When I run this code, the tqdm progress bar appears, but it doesn't update. It's as if the computation isn't starting at all. What could be the cause of this issue? How can I get the progress bar to update correctly?


Solution

  • I have just tried to reproduce your code, and the problem is not with tqdm, it's the way you're using multiprocessing.Pool().

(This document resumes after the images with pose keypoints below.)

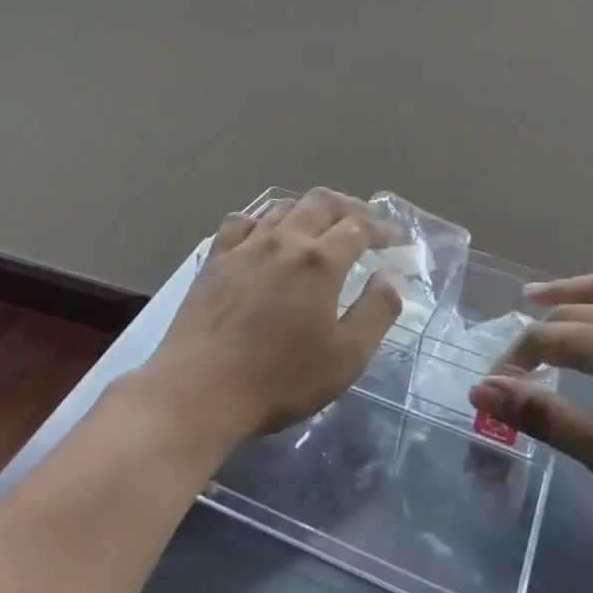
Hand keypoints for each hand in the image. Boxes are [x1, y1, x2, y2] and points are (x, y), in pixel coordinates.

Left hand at [146, 188, 403, 445]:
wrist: (199, 389)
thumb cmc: (280, 379)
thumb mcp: (346, 358)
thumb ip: (375, 313)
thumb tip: (387, 278)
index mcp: (320, 261)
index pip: (358, 226)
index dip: (379, 227)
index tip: (392, 238)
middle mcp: (284, 241)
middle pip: (320, 202)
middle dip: (348, 206)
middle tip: (362, 221)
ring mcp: (244, 246)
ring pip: (281, 207)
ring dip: (307, 209)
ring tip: (318, 224)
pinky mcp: (215, 259)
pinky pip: (241, 222)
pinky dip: (261, 220)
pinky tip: (263, 234)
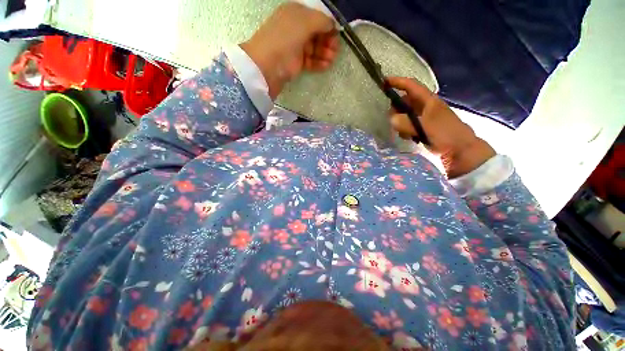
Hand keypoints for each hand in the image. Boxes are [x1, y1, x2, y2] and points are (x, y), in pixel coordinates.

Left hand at [240, 3, 338, 99]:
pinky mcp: (297, 62)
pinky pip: (311, 61)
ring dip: (325, 54)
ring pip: (315, 49)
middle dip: (328, 42)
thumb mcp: (305, 21)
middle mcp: (296, 28)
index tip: (337, 36)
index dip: (328, 27)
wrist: (269, 64)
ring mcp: (296, 46)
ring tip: (331, 60)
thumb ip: (322, 21)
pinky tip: (326, 66)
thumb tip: (333, 25)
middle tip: (334, 50)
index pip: (317, 18)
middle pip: (317, 34)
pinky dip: (319, 63)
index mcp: (296, 14)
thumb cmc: (286, 37)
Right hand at [387, 77, 495, 177]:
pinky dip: (404, 130)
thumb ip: (407, 122)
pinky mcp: (422, 128)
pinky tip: (407, 137)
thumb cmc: (446, 134)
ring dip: (399, 122)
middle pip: (405, 101)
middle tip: (392, 119)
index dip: (398, 82)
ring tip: (401, 132)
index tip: (384, 82)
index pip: (411, 86)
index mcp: (428, 101)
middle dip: (396, 109)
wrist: (460, 150)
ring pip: (405, 114)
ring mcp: (423, 117)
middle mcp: (425, 107)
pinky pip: (407, 125)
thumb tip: (391, 119)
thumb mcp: (426, 127)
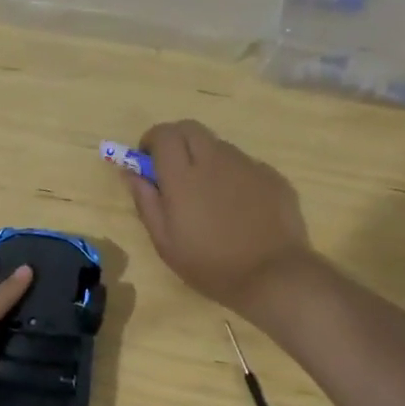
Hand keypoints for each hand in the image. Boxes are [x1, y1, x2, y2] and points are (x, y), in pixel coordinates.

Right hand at [125, 120, 313, 314]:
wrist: (274, 276)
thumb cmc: (210, 265)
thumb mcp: (165, 242)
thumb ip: (146, 201)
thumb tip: (131, 173)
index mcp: (183, 176)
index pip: (164, 134)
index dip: (152, 141)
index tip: (148, 162)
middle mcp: (215, 161)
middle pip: (190, 128)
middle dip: (176, 141)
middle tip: (173, 171)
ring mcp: (247, 166)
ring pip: (218, 146)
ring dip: (205, 159)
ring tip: (209, 196)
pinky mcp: (272, 176)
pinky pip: (244, 165)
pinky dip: (232, 176)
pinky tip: (238, 208)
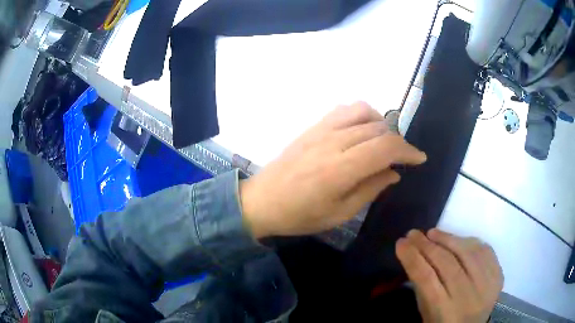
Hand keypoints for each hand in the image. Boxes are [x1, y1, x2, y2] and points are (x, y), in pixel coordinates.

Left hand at [240, 102, 426, 237]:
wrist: (262, 201)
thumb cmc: (300, 215)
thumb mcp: (339, 214)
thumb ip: (370, 190)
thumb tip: (394, 172)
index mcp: (340, 169)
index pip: (386, 147)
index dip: (408, 151)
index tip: (419, 159)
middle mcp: (333, 142)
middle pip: (379, 129)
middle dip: (398, 142)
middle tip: (400, 159)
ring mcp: (321, 130)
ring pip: (364, 111)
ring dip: (381, 124)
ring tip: (382, 143)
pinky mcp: (312, 126)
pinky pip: (344, 109)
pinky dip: (361, 115)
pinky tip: (361, 131)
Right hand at [396, 229, 503, 322]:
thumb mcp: (427, 313)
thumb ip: (422, 287)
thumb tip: (414, 254)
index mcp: (445, 312)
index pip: (426, 278)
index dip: (412, 258)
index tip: (400, 243)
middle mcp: (467, 297)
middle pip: (446, 263)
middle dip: (426, 245)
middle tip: (413, 233)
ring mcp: (486, 285)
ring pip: (467, 253)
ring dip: (447, 238)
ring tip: (432, 232)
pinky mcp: (497, 275)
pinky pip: (484, 250)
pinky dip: (468, 241)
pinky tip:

    When I copied your code verbatim, I got an endless loop of errors telling me something about starting a new process when the first one was not fully initialized, and that's due to the fact that you launch the pool as you load the file instead of doing so in a main() function.

    This code works:

    import numpy as np
    from multiprocessing import Pool
    from tqdm import tqdm
    from functools import partial
    
    
    def compute_feature(i, lidar_data, radius):
        x_center, y_center, z_center = lidar_data[i]
        height = z_center
        bounding_box_x_min = x_center - radius - 5
        bounding_box_x_max = x_center + radius + 5
        bounding_box_y_min = y_center - radius - 5
        bounding_box_y_max = y_center + radius + 5
        points_in_cylinder = []
        z_height = []
    
        for point in lidar_data:
            x, y, z = point
            if bounding_box_x_min <= x <= bounding_box_x_max and bounding_box_y_min <= y <= bounding_box_y_max:
                if z <= z_center:
                    dist_to_center = np.sqrt((x - x_center)**2 + (y - y_center)**2)
                    if dist_to_center <= radius and z_center - height <= z:
                        points_in_cylinder.append(point)
                        z_height.append(z)
    
        points_in_cylinder = np.array(points_in_cylinder)
        z = [round(float(point[2]), 3) for point in points_in_cylinder]
        minimum_z = min(z) if points_in_cylinder.size > 0 else z_center
        feature = z_center - 2 * minimum_z
        return feature
    
    def main():
        # np.random.seed(0)
        lidar_data = np.random.uniform(low=0.0, high=100.0, size=(1000, 3))
        # lidar_data = np.random.uniform(low=0.0, high=100.0, size=(1000, 3))
        radius = 3.0
    
        with Pool() as pool:
            func = partial(compute_feature, lidar_data=lidar_data, radius=radius)
            features = list(tqdm(pool.imap(func, range(lidar_data.shape[0])), total= lidar_data.shape[0], desc="Computing feature"))
    
        features = np.array(features)
        print(features)
    
    if __name__ == "__main__":
        main()
    

    The only change I had to make was move all your "main" code into a function, and add a main guard to call it only once, from the primary process, and not from the forked processes that the pool creates.